(Задание)
Какие формы, согласно тексту о садах эпохи Людовика XIV, садовник Ленотр придавал деревьям при стрижке?

╭─ Исходный текст

Но Людовик XIV вышел только что из Ренессанса и барокко, и черты их не были изъяты полностью. Потом смешение барокко с таким римским стилем как бы знаменовало, что бури начинают окристаллизовываться, успокаиваться, все приобретает бюрократический характер, характер упорядочения государственного, характер официальный.
Действительно, посмотрите, что сделали, например, с садами? Король не может допустить, чтобы природа была такой, какова она есть. Непочтительные деревья не смеют расти по своей воле, они должны быть по линейке расположенными и распускаться все, как одно. Как он вводит форму для валедешамбр (лакеев), как вводится форма в войсках, так и деревья должны принять единообразную форму. Поэтому величайший садовник Ленотр проводил дорожки и площадки, подстригал деревья кубами, пирамидами. Все они как одно, сучок к сучку. Ничто не должно отличаться своей индивидуальностью. Все было чопорно и официально. Когда вы ходите по этому саду, то чувствуете, как торжественно тогда должны были выступать люди во время церемоний, сколько должно было быть этих церемоний, чтобы каждый чувствовал себя винтиком в определенном установленном порядке, а не свободной индивидуальностью. И в тогдашней архитектуре и в живописи помпезных живописцев, которые давали различные батальные картины и изображали различные королевские церемонии, мы видим тот же дух.

╰─
╭─ Исходные данные

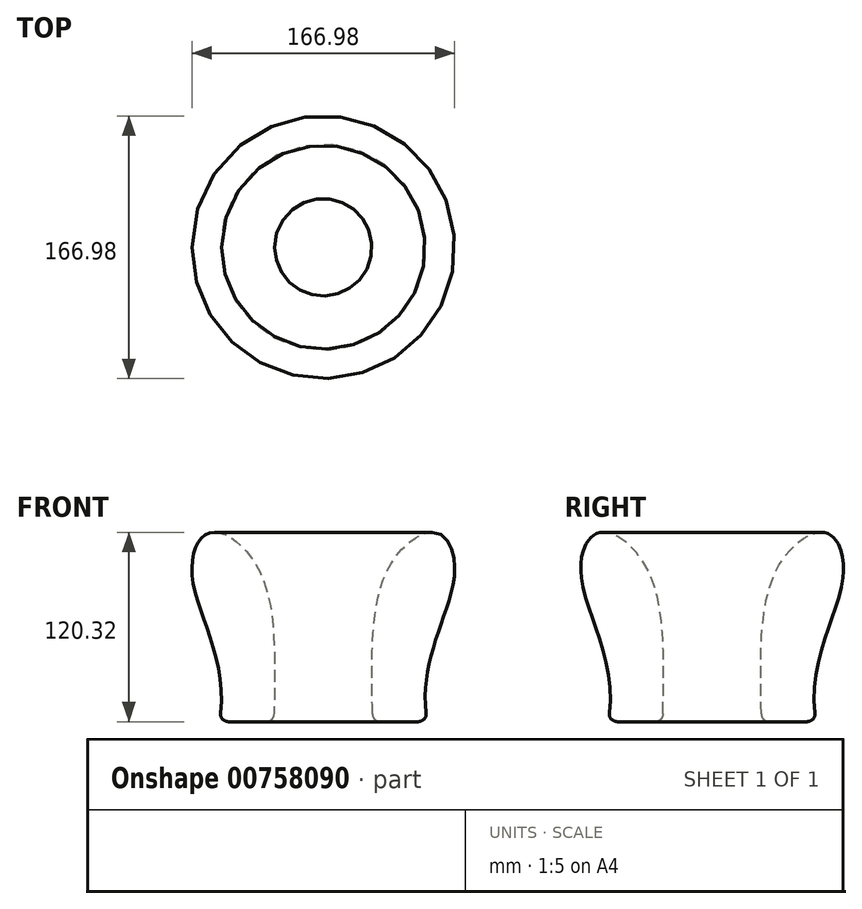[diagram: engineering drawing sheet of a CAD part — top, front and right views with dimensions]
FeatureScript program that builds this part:
annotation { "Feature Type Name" : "Feature", "Feature Type Description" : "" }
export const myFeature = defineFeature(function(context is Context, id is Id, definition is map)
    precondition{}
    {
        {
            var Q0;
            Q0=qCreatedBy(makeId("Front.planeOp"),FACE);
            var sketch = newSketch(context, id + "F0", { "sketchPlane" : qUnion([Q0])});
            skFitSpline(sketch, "E0", {"points": [v(-66.22, 0) * mm, v(-83.22, 92.04) * mm, v(-71.82, 120) * mm, v(-41.22, 97.1) * mm, v(-31.24, 0) * mm], "startDerivative": vector(71.5, 355.62) * mm, "endDerivative": vector(-3.04, -360.62) * mm});
            skLineSegment(sketch, "E1", {"start": v(-66.22, 0) * mm, "end": v(-31.22, 0) * mm});
            skLineSegment(sketch, "E2", {"start": v(-31.24, 0) * mm, "end": v(-31.24, 0) * mm});
            skLineSegment(sketch, "E3", {"start": v(0, -15.56) * mm, "end": v(0, 129.82) * mm});
            skSolve(sketch);
        }
        {
            var Q0;
            Q0=makeQuery(id+"F0.imprint","IMPRINT",FACE,{"disambiguationData":[TD([[makeQuery(id+"F0.imprint","IMPRINT",EDGE,{"derivedFrom":sQuery(id+"F0.wireOp",EDGE,"E0")}),-1.0]])]});
            var Q1;
            Q1=sQuery(id+"F0.wireOp",EDGE,"E3");
            revolve(context, id + "F1", {"surfaceOperationType" : NewSurfaceOperationType.NEW, "entities" : qUnion([Q0]), "axis" : qUnion([Q1]), "revolveType" : RevolveType.FULL});
        }
        {
            var Q0;
            Q0=makeQuery(id+"F1.opRevolve","SWEPT_EDGE",EDGE,{"disambiguationData":[OSD([sQuery(id+"F0.wireOp",EDGE,"E1"),sQuery(id+"F0.wireOp",EDGE,"E2")])]});
            var Q1;
            Q1=makeQuery(id+"F1.opRevolve","SWEPT_EDGE",EDGE,{"disambiguationData":[OSD([sQuery(id+"F0.wireOp",EDGE,"E0"),sQuery(id+"F0.wireOp",EDGE,"E1")])]});
            fillet(context, id + "F2", {"entities" : qUnion([Q0, Q1]), "radius" : 5 * mm, "tangentPropagation" : true, "allowEdgeOverflow" : false});
        }
    });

╰─

(Ответ)
Ленотр подстригал деревья кубами и пирамидами.